■ **ACTION REQUISE 1**: D'après le texte de la page, en quelle année l'avocat est-il devenu associé du cabinet ?
■ **ACTION REQUISE 2**: Citez le texte de la page entre « Un avocat associé » et « qualité d’avocat salarié. », bornes incluses.

■ **TEXTE DE LA PAGE**:
Un avocat associé exerçant au sein d’une société d’exercice libéral (SEL) ne peut exercer sa profession à titre individuel, en qualité de membre d’une autre société, quelle qu’en soit la forme, ou en qualité d’avocat salarié.

par Dominique Piaule 12 mars 2018

Un avocat, salarié d’un cabinet d’avocats depuis 2005, est devenu associé de ce même cabinet en 2010. À la suite d’une restructuration du cabinet d’avocat par transformation de la société d’exercice libérale à forme anonyme (SELAFA) en société de participations financières de professions libérales (SPFPL) et création d’une société d’exercice libéral par action simplifiée (SELAS), il est devenu associé de cette dernière, sous la forme d’un prêt à la consommation des actions de la SELAS détenues par la SPFPL, et le contrat de travail qui le liait avec la SELAFA a été rompu d’un commun accord. L’avocat était également lié avec la SELAS par un « contrat d’exercice professionnel ».

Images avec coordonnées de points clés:
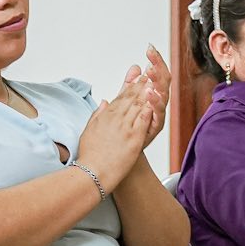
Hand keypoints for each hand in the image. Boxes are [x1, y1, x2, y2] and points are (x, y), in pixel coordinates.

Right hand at [75, 72, 161, 189]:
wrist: (92, 173)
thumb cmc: (90, 156)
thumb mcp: (89, 130)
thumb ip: (97, 114)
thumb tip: (104, 102)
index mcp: (105, 116)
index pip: (121, 97)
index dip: (131, 85)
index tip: (138, 77)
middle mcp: (115, 119)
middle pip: (131, 98)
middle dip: (141, 84)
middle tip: (150, 72)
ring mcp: (125, 128)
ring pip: (138, 105)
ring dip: (147, 92)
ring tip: (155, 81)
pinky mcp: (133, 138)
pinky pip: (143, 120)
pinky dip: (149, 109)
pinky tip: (155, 100)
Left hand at [122, 46, 172, 142]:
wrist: (122, 152)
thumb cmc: (126, 129)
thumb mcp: (126, 101)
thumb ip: (131, 85)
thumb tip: (135, 67)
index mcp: (152, 95)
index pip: (157, 73)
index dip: (155, 60)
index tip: (150, 49)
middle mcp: (158, 104)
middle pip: (163, 81)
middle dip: (158, 67)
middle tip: (151, 57)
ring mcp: (157, 115)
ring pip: (163, 95)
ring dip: (157, 82)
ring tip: (150, 72)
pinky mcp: (154, 127)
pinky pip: (158, 113)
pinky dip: (155, 103)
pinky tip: (150, 93)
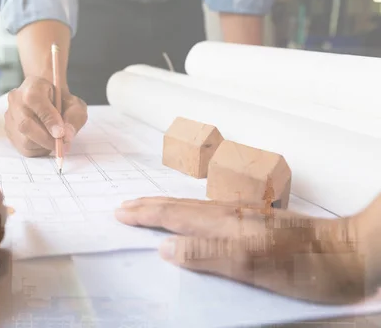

■ **ZONE DE RÉPONSE 1**: En 2010.

■ **ZONE DE RÉPONSE 2**:
Un avocat associé exerçant au sein d’une société d’exercice libéral (SEL) ne peut exercer sa profession à titre individuel, en qualité de membre d’une autre société, quelle qu’en soit la forme, ou en qualité d’avocat salarié.